In the Philippines, in Sept. 1972, President Ferdinand E. Marcos declared martial law and assumed dictatorial powers. He said his goal was to demolish the “oligarchs,” eradicate graft and corruption, crack down on crime, empower the people, implement badly needed reforms, and create a “new society.” To show he meant business, his military executed, by firing squad, a 52-year-old Chinese drug lord who had been caught with 34.75 pounds of heroin (worth about $2.8 million today). The drug lord’s well publicized execution was supposed to be the beginning of the “end” of the “drug menace” in the P.I.

In 2016, a Philippine presidential candidate vowed to wage a “real” war on drugs. “If I become president,” he said, “there’s no such thing as bloodless cleansing. I propose to get rid of drugs within three to six months.” The candidate, Rodrigo Duterte, won  by a landslide. Because the Philippine president is constitutionally barred from seeking re-election, Duterte’s term ends on June 30, 2022. (The current frontrunner in the election set for May 9, 2022 is the son of the late former President Marcos.)

From Reuters:

“Shock and awe” has failed in Philippines drug war, enforcement chief says

From Rappler:

After 5 years of PH drug war, shabu [meth] still a major problem – UNODC [United Nations Office on Drugs and Crime]

Meanwhile, in New York City:

“A man addicted to heroin, who otherwise would have injected himself alone, visited one of the country’s first authorized locations to use drugs with supervision in early December. He had a job interview later that day, hoping to earn two paychecks by Christmas so he could afford gifts for his children…. But when he drew the drugs into his veins, he began to nod off and go pale, a sign of what could have been a lethal overdose. The trained workers sprang into action, giving him oxygen. He quickly came to….”

“In nondescript commercial buildings in Washington Heights and East Harlem,” the Washington Post reported, “workers watch people use illegal drugs and step in when they overdose, a solution to the drug crisis once considered too fringe to operate in the open.”

The Post added,

“In a 12-month period that ended in April 2021, more than 100,000 Americans died of drug overdoses, an all-time high in a crisis exacerbated by the coronavirus pandemic, when many were isolated. The people who use…privately funded sites, operated by the nonprofit OnPoint NYC, say they otherwise would have used those drugs by themselves at a park, public restroom, subway station or at home….

“Since the authorized service began operating Nov. 30, organizers say workers have reversed 76 overdoses, a small victory at a time when the nation is reporting a record number of fatal overdoses amid the coronavirus pandemic.”

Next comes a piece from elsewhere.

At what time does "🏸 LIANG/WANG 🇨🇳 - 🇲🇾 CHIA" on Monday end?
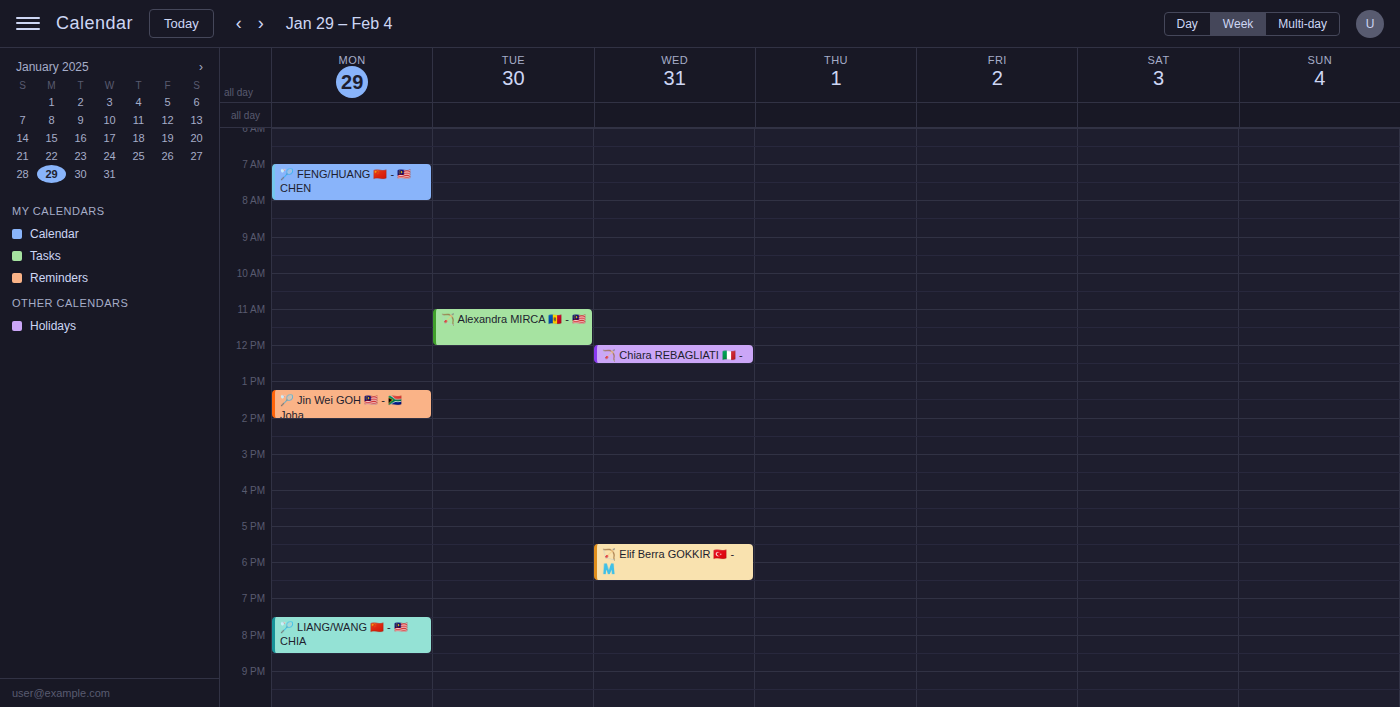
8:30 PM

OnPoint NYC is “waging war” — but on death not people.

The organization’s critics say “resources would be better used for treatment programs,” the Post reported, but as Sam Rivera, OnPoint NYC’s executive director, would put it, “If people aren’t alive, they can’t participate in treatment.”

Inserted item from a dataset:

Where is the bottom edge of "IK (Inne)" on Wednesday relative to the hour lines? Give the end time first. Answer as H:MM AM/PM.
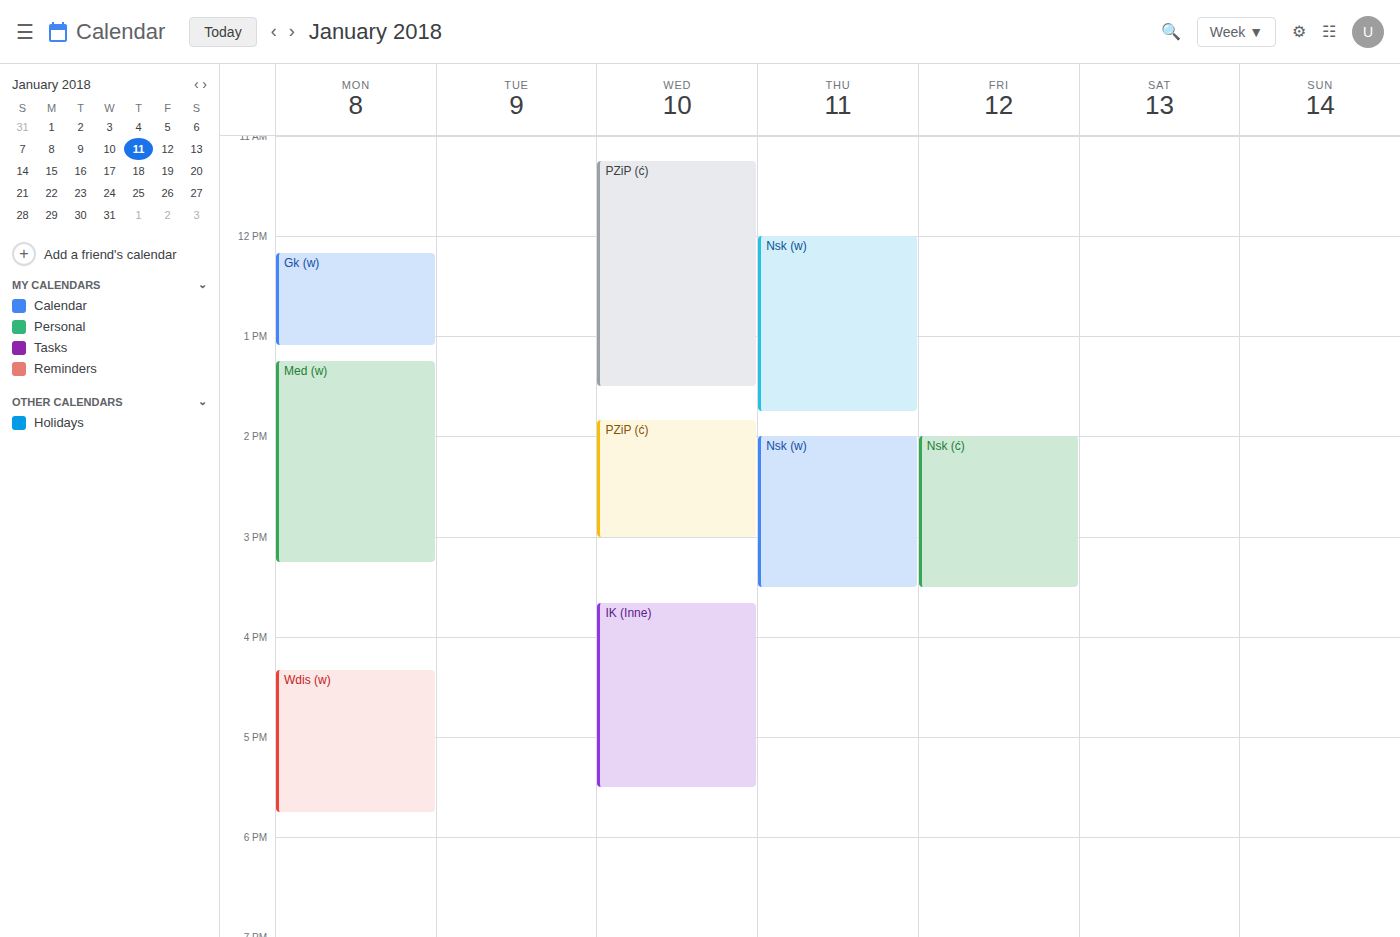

The Post said “Rhode Island legalized safe consumption facilities in July and is developing regulations for them, and similar legislation is under consideration in California. San Francisco Mayor London Breed (D), who this month declared a state of emergency in a neighborhood beset by drug use, has said a facility could be opened in her city as early as spring.”

Alex Kral, an epidemiologist with RTI International, has researched one of these sites and visited the New York locations before they opened, the Post said.

“People are trying to see if the sky has fallen or not,” Kral said three weeks after the sites opened. “Did the sky fall? No, it didn’t fall.”